HDFGroup / hsds

Cloud-native, service based access to HDF data
https://www.hdfgroup.org/solutions/hdf-kita/
Apache License 2.0
128 stars 53 forks source link

Variable Length Strings #214

Closed ron-kuhn closed 1 year ago

ron-kuhn commented 1 year ago

Can someone explain why variable length strings are not supported? Is there a work-around? Is there plans to support in the future? Should I just avoid using variable length strings (i.e. performance reasons?)?

jreadey commented 1 year ago

They've been supported for ages. See: https://github.com/HDFGroup/hsds/blob/master/tests/integ/vlen_test.py for example. Do you have some code that you expected to work that doesn't?

ron-kuhn commented 1 year ago

Supported in HSDS; NOT supported in REST vol for HDF5. I added the issue to rest vol (https://github.com/HDFGroup/vol-rest/issues/13).
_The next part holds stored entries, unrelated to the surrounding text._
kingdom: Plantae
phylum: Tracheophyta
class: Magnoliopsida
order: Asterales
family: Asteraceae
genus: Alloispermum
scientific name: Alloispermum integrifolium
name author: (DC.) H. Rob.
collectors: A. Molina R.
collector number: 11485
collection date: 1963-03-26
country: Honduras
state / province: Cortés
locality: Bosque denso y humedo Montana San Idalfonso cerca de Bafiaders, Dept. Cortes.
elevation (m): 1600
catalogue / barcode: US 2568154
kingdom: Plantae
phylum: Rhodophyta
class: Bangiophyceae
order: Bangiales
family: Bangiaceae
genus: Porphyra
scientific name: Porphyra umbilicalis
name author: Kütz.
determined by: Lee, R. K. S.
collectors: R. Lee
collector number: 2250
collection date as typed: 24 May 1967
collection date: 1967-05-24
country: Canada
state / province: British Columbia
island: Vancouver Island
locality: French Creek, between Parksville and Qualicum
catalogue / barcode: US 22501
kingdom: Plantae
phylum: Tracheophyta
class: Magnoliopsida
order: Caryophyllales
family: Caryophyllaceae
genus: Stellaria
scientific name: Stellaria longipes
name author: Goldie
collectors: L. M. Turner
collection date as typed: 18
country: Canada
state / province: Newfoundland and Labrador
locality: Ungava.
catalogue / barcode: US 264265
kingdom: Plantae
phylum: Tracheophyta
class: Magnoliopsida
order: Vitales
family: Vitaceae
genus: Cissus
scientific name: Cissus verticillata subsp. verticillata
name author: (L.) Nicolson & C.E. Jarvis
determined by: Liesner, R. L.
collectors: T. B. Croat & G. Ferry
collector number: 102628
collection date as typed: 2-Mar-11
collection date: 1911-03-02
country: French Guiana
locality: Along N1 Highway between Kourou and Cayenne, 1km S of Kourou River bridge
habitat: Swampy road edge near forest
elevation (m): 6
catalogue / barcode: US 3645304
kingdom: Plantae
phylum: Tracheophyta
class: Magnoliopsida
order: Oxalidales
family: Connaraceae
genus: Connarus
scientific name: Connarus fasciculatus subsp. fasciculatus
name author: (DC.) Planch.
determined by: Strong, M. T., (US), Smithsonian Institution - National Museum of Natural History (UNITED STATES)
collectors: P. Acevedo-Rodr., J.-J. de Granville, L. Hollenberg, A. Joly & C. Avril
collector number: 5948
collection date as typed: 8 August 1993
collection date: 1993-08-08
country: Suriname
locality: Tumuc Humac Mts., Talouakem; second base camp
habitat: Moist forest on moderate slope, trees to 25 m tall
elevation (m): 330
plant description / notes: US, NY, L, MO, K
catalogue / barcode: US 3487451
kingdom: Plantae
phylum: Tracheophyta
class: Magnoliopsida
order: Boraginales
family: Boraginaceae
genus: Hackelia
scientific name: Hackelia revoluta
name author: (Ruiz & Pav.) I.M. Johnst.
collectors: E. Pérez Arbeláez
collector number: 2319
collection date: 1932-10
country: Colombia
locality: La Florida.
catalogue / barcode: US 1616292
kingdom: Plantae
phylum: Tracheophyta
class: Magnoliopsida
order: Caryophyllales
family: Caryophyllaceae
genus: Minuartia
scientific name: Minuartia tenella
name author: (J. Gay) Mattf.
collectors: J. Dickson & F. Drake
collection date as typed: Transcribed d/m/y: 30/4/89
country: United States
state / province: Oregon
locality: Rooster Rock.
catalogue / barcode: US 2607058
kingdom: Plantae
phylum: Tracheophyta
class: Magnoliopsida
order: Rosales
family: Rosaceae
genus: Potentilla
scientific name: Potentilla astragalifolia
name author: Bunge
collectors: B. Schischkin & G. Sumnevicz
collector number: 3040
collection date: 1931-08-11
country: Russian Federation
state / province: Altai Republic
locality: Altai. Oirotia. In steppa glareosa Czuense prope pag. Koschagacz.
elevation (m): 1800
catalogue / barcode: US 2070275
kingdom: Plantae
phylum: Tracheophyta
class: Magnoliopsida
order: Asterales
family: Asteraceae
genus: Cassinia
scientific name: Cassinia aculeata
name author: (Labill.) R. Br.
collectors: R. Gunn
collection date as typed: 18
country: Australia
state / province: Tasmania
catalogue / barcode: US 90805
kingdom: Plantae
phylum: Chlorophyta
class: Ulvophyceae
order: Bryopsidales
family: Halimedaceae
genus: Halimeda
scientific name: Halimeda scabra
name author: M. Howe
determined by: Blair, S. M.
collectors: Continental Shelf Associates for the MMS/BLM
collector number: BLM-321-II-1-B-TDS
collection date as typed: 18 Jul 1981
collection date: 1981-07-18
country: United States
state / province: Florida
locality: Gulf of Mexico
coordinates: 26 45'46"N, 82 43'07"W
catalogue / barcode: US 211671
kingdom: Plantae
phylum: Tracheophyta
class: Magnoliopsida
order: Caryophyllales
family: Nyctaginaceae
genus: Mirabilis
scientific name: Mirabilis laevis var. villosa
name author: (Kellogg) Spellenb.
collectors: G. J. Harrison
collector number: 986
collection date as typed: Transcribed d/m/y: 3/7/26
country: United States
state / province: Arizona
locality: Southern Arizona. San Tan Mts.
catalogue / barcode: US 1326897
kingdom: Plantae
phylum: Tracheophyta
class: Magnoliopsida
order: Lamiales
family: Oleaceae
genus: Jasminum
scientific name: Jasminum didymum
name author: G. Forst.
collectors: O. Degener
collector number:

ron-kuhn commented 1 year ago

you can close it here

jreadey commented 1 year ago

Thanks for opening the issue in vol-rest.
Regarding performance, I haven't seen many benchmarks for HDF5 with variable length types but expect performance will to be slightly slower in HSDS compared with variable length types. For variable types there's an extra step on the client where the data has be be serialized, and then de-serialized server side.

If you know the maximum size of the datatype, one alternative would be to used a fixed size type with compression. Compressors do a good job of squishing the zero-bytes, so there won't be a lot of storage overhead.